8. The electrolyte solution for a lithium secondary battery according to claim 6, wherein the cyclic ether comprises at least one selected from the group consisting of 2-methylfurane, 1,3-dioxolane, 4,5-dimethyl-dioxolane, 4,5-diethyl-dioxolane, 4-methyl-1,3-dioxolane, 4-ethyl-1,3-dioxolane, tetrahydrofuran, 2-methyltetrahydrofuran, 2,5-dimethyltetrahydrofuran, 2,5-dimethoxytetrahydrofuran, 2-ethoxytetrahydrofuran, 2-methyl-1,3,-dioxolane, 2-vinyl-1,3-dioxolane, 2,2-dimethyl-1,3-dioxolane, 2-methoxy-1,3-dioxolane, 2-ethyl-2-methyl-1,3-dioxolane, tetrahydropyran, 1,4-dioxane, 1,2-dimethoxybenzene, 1,3-dimethoxybenzene, 1,4-dimethoxybenzene, and isosorbide dimethyl ether.

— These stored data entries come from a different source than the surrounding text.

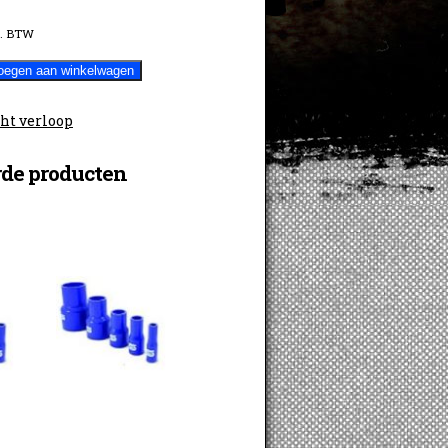
. BTW
oegen aan winkelwagen
ht verloop
rde producten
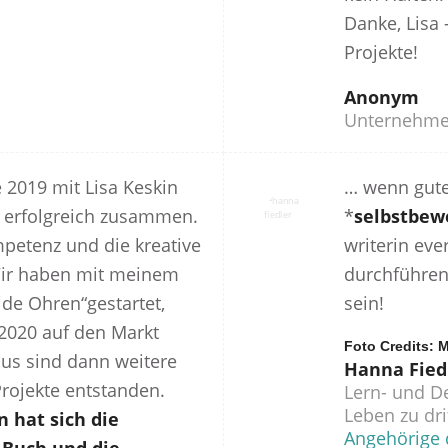
Danke, Lisa 
Projekte!
Anonym
Unternehme
e 2019 mit Lisa Keskin
… wenn gute
d erfolgreich zusammen.
*
selbstbew
mpetenz und die kreative
writerin ev
ir haben mit meinem
durchführen
ide Ohren“gestartet,
sein!
 2020 auf den Markt
Foto Credits:
us sind dann weitere
Hanna Fied
ojekte entstanden.
Lern- und D
Leben zu dri
 hat sich die
Angehörige 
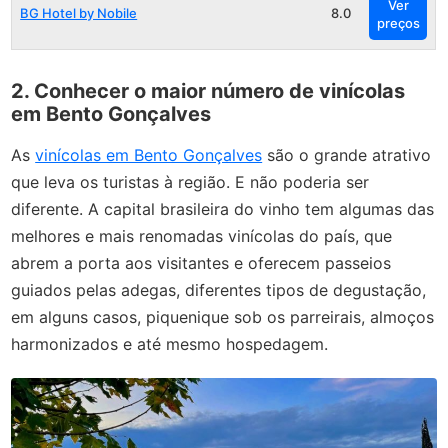
Ver
BG Hotel by Nobile
8.0
preços
2. Conhecer o maior número de vinícolas
em Bento Gonçalves
As
vinícolas em Bento Gonçalves
são o grande atrativo
que leva os turistas à região. E não poderia ser
diferente. A capital brasileira do vinho tem algumas das
melhores e mais renomadas vinícolas do país, que
abrem a porta aos visitantes e oferecem passeios
guiados pelas adegas, diferentes tipos de degustação,
em alguns casos, piquenique sob os parreirais, almoços
harmonizados e até mesmo hospedagem.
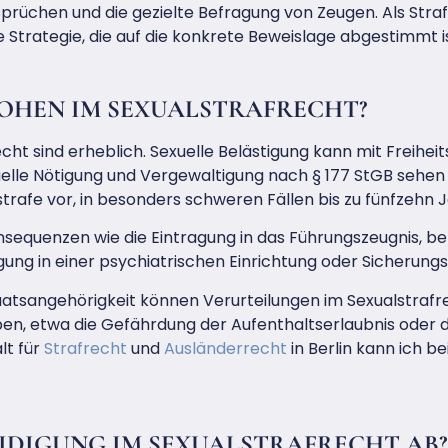
prüchen und die gezielte Befragung von Zeugen. Als Strafv
 Strategie, die auf die konkrete Beweislage abgestimmt is
OHEN IM SEXUALSTRAFRECHT?
ht sind erheblich. Sexuelle Belästigung kann mit Freiheit
uelle Nötigung und Vergewaltigung nach § 177 StGB sehe
trafe vor, in besonders schweren Fällen bis zu fünfzehn 
equenzen wie die Eintragung in das Führungszeugnis, ber
ung in einer psychiatrischen Einrichtung oder Sicherun
atsangehörigkeit können Verurteilungen im Sexualstrafr
en, etwa die Gefährdung der Aufenthaltserlaubnis oder di
lt für
Strafrecht
und
Ausländerrecht
in Berlin kann ich 
EIDIGUNG IM SEXUALSTRAFRECHT AB?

9. The electrolyte solution for a lithium secondary battery according to claim 1, wherein the organic solvent has a dissolving power of 2 g/100 g or more for the nitrogen compound at room temperature, based on 100 g of the organic solvent.

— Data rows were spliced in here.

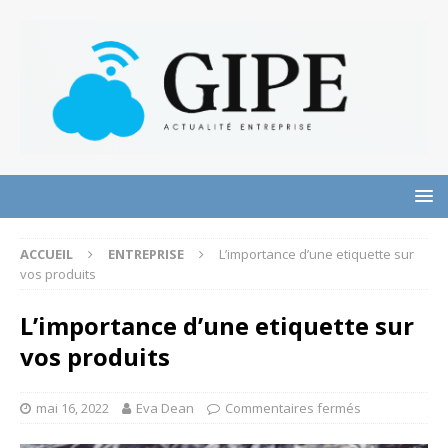
ACCUEIL
ENTREPRISE
L’importance d’une etiquette sur
vos produits
L’importance d’une etiquette sur
vos produits
mai 16, 2022
Eva Dean
Commentaires fermés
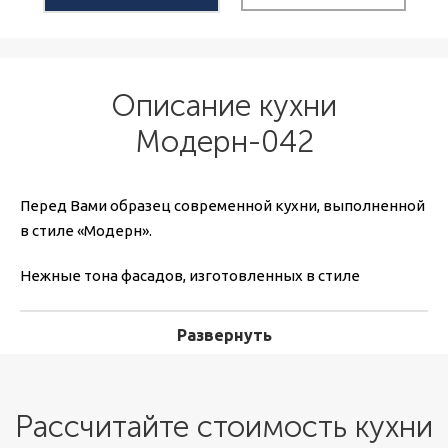
Описание кухни
Модерн-042
Перед Вами образец современной кухни, выполненной
в стиле «Модерн».
Нежные тона фасадов, изготовленных в стиле
«сложное техно» прекрасно сочетаются с основными
цветами интерьера кухни. Верхние секции оформлены
Развернуть
пленкой светлого оттенка, а нижние – тона какао.
Классический вариант игры темного и светлого всегда
позволяет создавать интересные современные
Рассчитайте стоимость кухни
интерьеры. На фото кухня на заказ дополнена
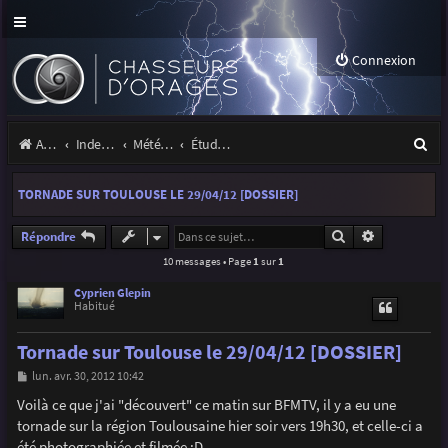
Connexion
R
Accueil
Index du forum
Météo et climatologie des orages
Étude de phénomènes orageux
e
TORNADE SUR TOULOUSE LE 29/04/12 [DOSSIER]
c
h
Rechercher
Recherche a
Répondre
10 messages • Page
1
sur
1
e
r
Cyprien Glepin
Habitué
c
Tornade sur Toulouse le 29/04/12 [DOSSIER]
h
M
lun. avr. 30, 2012 10:42
e
e
s
Voilà ce que j'ai "découvert" ce matin sur BFMTV, il y a eu une
r
s
tornade sur la région Toulousaine hier soir vers 19h30, et celle-ci a
a
g
été photographiée et filmée :D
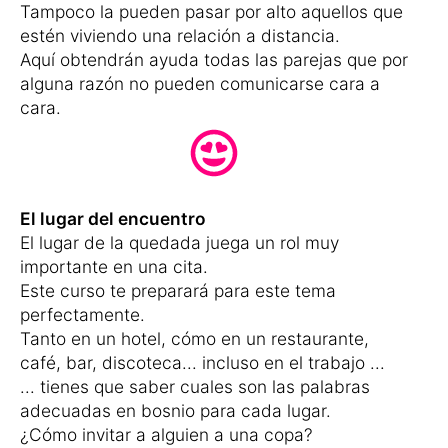
Tampoco la pueden pasar por alto aquellos que
estén viviendo una relación a distancia.
Aquí obtendrán ayuda todas las parejas que por
alguna razón no pueden comunicarse cara a
cara.
El lugar del encuentro
El lugar de la quedada juega un rol muy
importante en una cita.
Este curso te preparará para este tema
perfectamente.
Tanto en un hotel, cómo en un restaurante,
café, bar, discoteca... incluso en el trabajo ...
... tienes que saber cuales son las palabras
adecuadas en bosnio para cada lugar.
¿Cómo invitar a alguien a una copa?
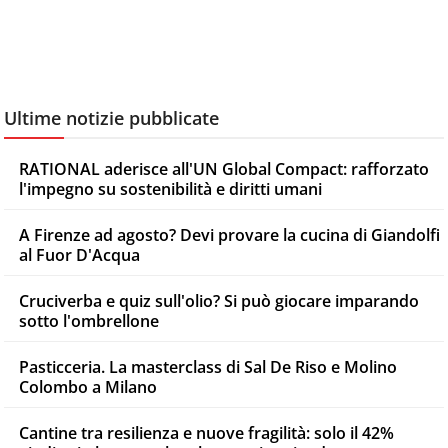
Ultime notizie pubblicate
RATIONAL aderisce all'UN Global Compact: rafforzato
l'impegno su sostenibilità e diritti umani
A Firenze ad agosto? Devi provare la cucina di Giandolfi
al Fuor D'Acqua
Cruciverba e quiz sull'olio? Si può giocare imparando
sotto l'ombrellone
Pasticceria. La masterclass di Sal De Riso e Molino
Colombo a Milano
Cantine tra resilienza e nuove fragilità: solo il 42%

10. The electrolyte solution for a lithium secondary battery according to claim 9, wherein the room temperature is in a range of 20° C. to 35° C.

11. The electrolyte solution for a lithium secondary battery according to claim 1, wherein the organic solvent does not comprise a carbonate-based solvent.

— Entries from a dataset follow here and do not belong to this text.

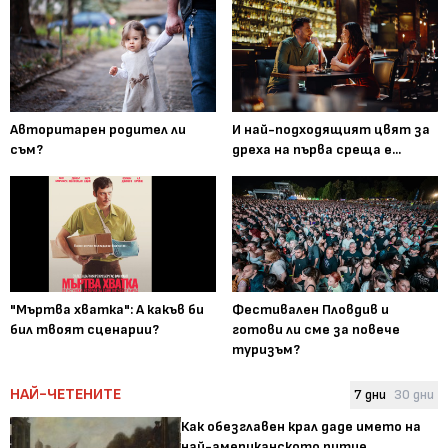
Авторитарен родител ли
И най-подходящият цвят за
съм?
дреха на първа среща е...
"Мъртва хватка": А какъв би
Фестивален Пловдив и
бил твоят сценарии?
готови ли сме за повече
туризъм?
НАЙ-ЧЕТЕНИТЕ
7 дни
30 дни
Как обезглавен крал даде името на
най-американското питие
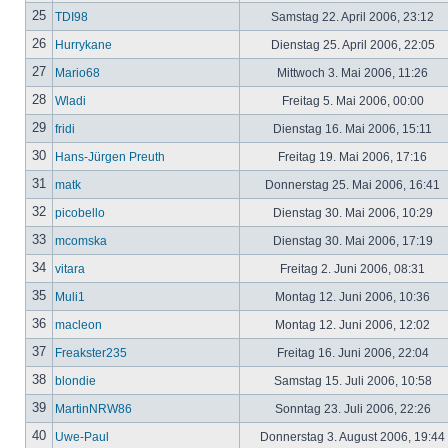
25
TDI98
Samstag 22. April 2006, 23:12
26
Hurrykane
Dienstag 25. April 2006, 22:05
27
Mario68
Mittwoch 3. Mai 2006, 11:26
28
Wladi
Freitag 5. Mai 2006, 00:00
29
fridi
Dienstag 16. Mai 2006, 15:11
30
Hans-Jürgen Preuth
Freitag 19. Mai 2006, 17:16
31
matk
Donnerstag 25. Mai 2006, 16:41
32
picobello
Dienstag 30. Mai 2006, 10:29
33
mcomska
Dienstag 30. Mai 2006, 17:19
34
vitara
Freitag 2. Juni 2006, 08:31
35
Muli1
Montag 12. Juni 2006, 10:36
36
macleon
Montag 12. Juni 2006, 12:02
37
Freakster235
Freitag 16. Juni 2006, 22:04
38
blondie
Samstag 15. Juli 2006, 10:58
39
MartinNRW86
Sonntag 23. Juli 2006, 22:26
40
Uwe-Paul
Donnerstag 3. August 2006, 19:44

12. The electrolyte solution for a lithium secondary battery according to claim 11, wherein the carbonate-based solvent includes at least one of dimethyl carbonate, diethyl carbonate, dipropyl carbonate, ethylmethyl carbonate, methylpropyl carbonate, ethylpropyl carbonate, ethylene carbonate, propylene carbonate, 1,2-butylene carbonate, 2,3-butylene carbonate, 1,2-pentylene carbonate, 2,3-pentylene carbonate, vinylene carbonate, vinylethylene carbonate, or a halide thereof.

13. The electrolyte solution for a lithium secondary battery according to claim 1, wherein the nitrogen compound comprises a nitric acid compound or a nitrous acid-based compound.

14. The electrolyte solution for a lithium secondary battery according to claim 1, wherein the nitrogen compound is included in an amount of 2 wt% to 10 wt% based on a total weight of the electrolyte solution.

15. The electrolyte solution for a lithium secondary battery according to claim 1, wherein the electrolyte solution retains, after storage at a temperature of 45° C. or more, 90 wt% or more of LiTFSI relative to an initial weight of LiTFSI prior to storage.

16. The electrolyte solution for a lithium secondary battery according to claim 15, wherein the electrolyte solution retains, after storage at a temperature of 45° C. or more for 4 weeks, 90 wt% to 98 wt% of LiTFSI relative to the initial weight of LiTFSI prior to storage.

17. The electrolyte solution for a lithium secondary battery according to claim 15, wherein the storage temperature is 45° C. to 65° C.

18. A lithium secondary battery, comprising:

a positive electrode;

a negative electrode;

a separator between the positive electrode and the negative electrode; and

the electrolyte solution of claim 1.

19. The lithium secondary battery according to claim 18, wherein the positive electrode comprises a positive electrode active material, wherein the positive electrode active material comprises a sulfur-containing compound.

20. The lithium secondary battery according to claim 19, wherein the sulfur-containing compound comprises at least one of inorganic sulfur (Ss), lithium polysulfide (Li2Sn, 1≤n≤8), or carbon sulfur polymer (C2Sx)m, 2.5≤x≤50, 2≤m).

21. The lithium secondary battery according to claim 18, wherein the negative electrode comprises a negative electrode active material, wherein the negative electrode active material comprises at least one of a lithium metal or a lithium alloy.

22. The lithium secondary battery according to claim 18, wherein the lithium secondary battery is a coin-type battery or a pouch-type battery.